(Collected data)
▬▬▬▬▬▬
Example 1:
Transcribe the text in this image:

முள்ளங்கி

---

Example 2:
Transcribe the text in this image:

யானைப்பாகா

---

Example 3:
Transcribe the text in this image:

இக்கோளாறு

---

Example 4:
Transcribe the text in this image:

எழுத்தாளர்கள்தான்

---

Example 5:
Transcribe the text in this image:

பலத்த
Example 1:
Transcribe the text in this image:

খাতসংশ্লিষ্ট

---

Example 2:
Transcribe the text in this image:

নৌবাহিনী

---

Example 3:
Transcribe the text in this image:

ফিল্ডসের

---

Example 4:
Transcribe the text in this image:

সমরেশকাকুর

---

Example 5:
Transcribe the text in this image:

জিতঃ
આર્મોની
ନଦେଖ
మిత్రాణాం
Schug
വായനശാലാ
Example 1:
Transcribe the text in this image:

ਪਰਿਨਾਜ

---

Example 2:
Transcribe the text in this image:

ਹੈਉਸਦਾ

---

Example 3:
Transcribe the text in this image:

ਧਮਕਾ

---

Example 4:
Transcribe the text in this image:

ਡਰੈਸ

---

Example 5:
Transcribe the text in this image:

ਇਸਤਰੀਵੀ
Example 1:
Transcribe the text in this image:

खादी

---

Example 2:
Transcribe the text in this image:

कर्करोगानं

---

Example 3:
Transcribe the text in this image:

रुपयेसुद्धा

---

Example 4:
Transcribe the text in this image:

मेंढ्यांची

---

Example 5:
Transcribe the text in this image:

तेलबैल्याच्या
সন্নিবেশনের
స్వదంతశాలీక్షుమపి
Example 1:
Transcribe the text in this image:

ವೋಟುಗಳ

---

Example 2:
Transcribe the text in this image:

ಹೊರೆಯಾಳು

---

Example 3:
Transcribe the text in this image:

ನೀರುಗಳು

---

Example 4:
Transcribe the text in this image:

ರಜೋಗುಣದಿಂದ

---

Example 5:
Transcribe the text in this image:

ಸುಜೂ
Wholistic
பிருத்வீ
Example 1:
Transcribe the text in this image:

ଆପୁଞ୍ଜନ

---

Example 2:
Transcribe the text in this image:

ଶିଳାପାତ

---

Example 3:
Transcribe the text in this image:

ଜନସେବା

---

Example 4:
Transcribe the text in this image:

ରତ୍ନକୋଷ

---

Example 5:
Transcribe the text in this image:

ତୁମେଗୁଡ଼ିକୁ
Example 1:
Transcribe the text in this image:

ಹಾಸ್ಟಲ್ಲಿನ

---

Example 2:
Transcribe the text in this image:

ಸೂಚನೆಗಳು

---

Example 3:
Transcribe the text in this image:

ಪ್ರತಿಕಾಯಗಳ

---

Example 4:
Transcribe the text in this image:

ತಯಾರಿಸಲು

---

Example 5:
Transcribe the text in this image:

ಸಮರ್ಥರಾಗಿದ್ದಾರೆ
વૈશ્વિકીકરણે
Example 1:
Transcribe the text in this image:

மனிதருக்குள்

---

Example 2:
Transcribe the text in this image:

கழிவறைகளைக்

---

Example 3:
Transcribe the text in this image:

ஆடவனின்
▬▬▬▬▬▬
● **Exercise goal**
Each entry in the data should be restated exactly as it was written.

● **Expected output**
Example 1:
Transcribe the text in this image:

முள்ளங்கி

---

Example 2:
Transcribe the text in this image:

யானைப்பாகா

---

Example 3:
Transcribe the text in this image:

இக்கோளாறு

---

Example 4:
Transcribe the text in this image:

எழுத்தாளர்கள்தான்

---

Example 5:
Transcribe the text in this image:

பலத்த
Example 1:
Transcribe the text in this image:

খাতসংশ্লিষ্ট

---

Example 2:
Transcribe the text in this image:

নৌবাহিনী

---

Example 3:
Transcribe the text in this image:

ফিল্ডসের

---

Example 4:
Transcribe the text in this image:

সমরেশকাকুর

---

Example 5:
Transcribe the text in this image:

জিতঃ
આર્મોની
ନଦେଖ
మిత్రాణాం
Schug
വായനശാലാ
Example 1:
Transcribe the text in this image:

ਪਰਿਨਾਜ

---

Example 2:
Transcribe the text in this image:

ਹੈਉਸਦਾ

---

Example 3:
Transcribe the text in this image:

ਧਮਕਾ

---

Example 4:
Transcribe the text in this image:

ਡਰੈਸ

---

Example 5:
Transcribe the text in this image:

ਇਸਤਰੀਵੀ
Example 1:
Transcribe the text in this image:

खादी

---

Example 2:
Transcribe the text in this image:

कर्करोगानं

---

Example 3:
Transcribe the text in this image:

रुपयेसुद्धा

---

Example 4:
Transcribe the text in this image:

मेंढ्यांची

---

Example 5:
Transcribe the text in this image:

तेलबैल्याच्या
সন্নিবেশনের
స్వదంతశాలీక్షుమపి
Example 1:
Transcribe the text in this image:

ವೋಟುಗಳ

---

Example 2:
Transcribe the text in this image:

ಹೊರೆಯಾಳು

---

Example 3:
Transcribe the text in this image:

ನೀರುಗಳು

---

Example 4:
Transcribe the text in this image:

ರಜೋಗುಣದಿಂದ

---

Example 5:
Transcribe the text in this image:

ಸುಜೂ
Wholistic
பிருத்வீ
Example 1:
Transcribe the text in this image:

ଆପୁଞ୍ଜନ

---

Example 2:
Transcribe the text in this image:

ଶିଳାପାତ

---

Example 3:
Transcribe the text in this image:

ଜନସେବା

---

Example 4:
Transcribe the text in this image:

ରତ୍ନକୋଷ

---

Example 5:
Transcribe the text in this image:

ତୁମେଗୁଡ଼ିକୁ
Example 1:
Transcribe the text in this image:

ಹಾಸ್ಟಲ್ಲಿನ

---

Example 2:
Transcribe the text in this image:

ಸೂಚನೆಗಳು

---

Example 3:
Transcribe the text in this image:

ಪ್ರತಿಕಾಯಗಳ

---

Example 4:
Transcribe the text in this image:

ತಯಾರಿಸಲು

---

Example 5:
Transcribe the text in this image:

ಸಮರ್ಥರಾಗಿದ್ದಾರೆ
વૈશ્વિકીકરણે
Example 1:
Transcribe the text in this image:

மனிதருக்குள்

---

Example 2:
Transcribe the text in this image:

கழிவறைகளைக்

---

Example 3:
Transcribe the text in this image:

ஆடவனின்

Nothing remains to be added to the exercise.